Jim and I walked back to the studio. Morrison knocked at the door. Morrison knocked again. He realized all have left. He picked up a potted fern and hurled it through the glass front door. An alarm blared. The Silenus hopped out of his car and ran up to see what had happened.
“What’s going on, Jim?”
Jim fumed, “Hey, man. I was coming back to work.”
“Everyone left, man. They could not wait any longer.” Rothschild was powerlessly angry.
Morrison said, “I can’t work like that, man. Why did you put that dressing screen around me when I was singing?”
The Silenus used redundant phrases in an attempt to be cool. “It produces a very groovy sound, man.”
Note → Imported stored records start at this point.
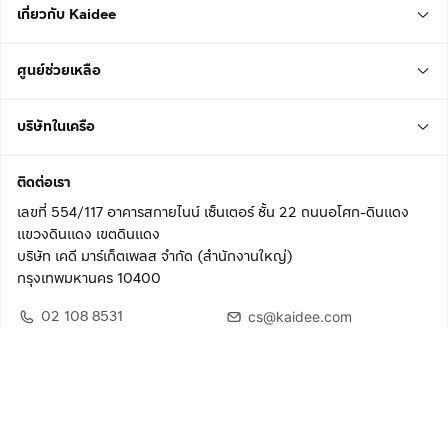
เกี่ยวกับ Kaidee
ศูนย์ช่วยเหลือ
บริษัทในเครือ
ติดต่อเรา
เลขที่ 554/117 อาคารสกายไนน์ เซ็นเตอร์ ชั้น 22 ถนนอโศก-ดินแดง
แขวงดินแดง เขตดินแดง
บริษัท เคดี มาร์เก็ตเพลส จำกัด (สำนักงานใหญ่)
กรุงเทพมหานคร 10400
02 108 8531
cs@kaidee.com
ติดตามเรา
“Well, I can’t work like that, man.”
Rothschild looked at the shattered glass inside the building. I laughed infecting Morrison. The Silenus whirled. He half opened his mouth in a benign effort to gain authority with us. This only produced schoolboy like smirks which soon erupted into belly laughter. Rothschild was disgusted and he walked hurriedly to his car.
Still laughing about the flying fickle fern, Morrison drove to the Whiskey A-Go-Go. The doorman gave Jim an affectionate hug and let us in ahead of everyone else in line. The band was dull, the drinks were watered, and the patrons were drunk, bored, and glassy eyed. After a while, I said, “It’s time to go see your sister and your nephew. They’re waiting at the house with Pamela.”
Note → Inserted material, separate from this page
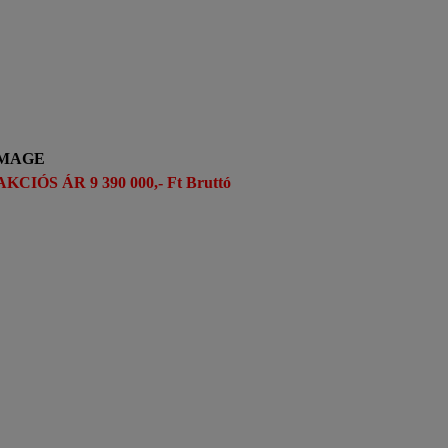
MAGE
AKCIÓS ÁR 9 390 000,- Ft Bruttó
*In Greek mythology, a silenus is a part bestial and part human creature of the forests and mountains. Part of Dionysus’ entourage, the sileni are usually represented as aged satyrs—drunken, jolly, bald, fat, bearded, and possessing horse ears. According to some myths, they were prophets; but according to others they were so perpetually stupefied with drink that they were unable to distinguish truth from falsehood. In some legends, only one such creature appears, Silenus, described as the oldest of the satyrs, the son of Hermes or Pan. He was the companion, adviser, or tutor of Dionysus.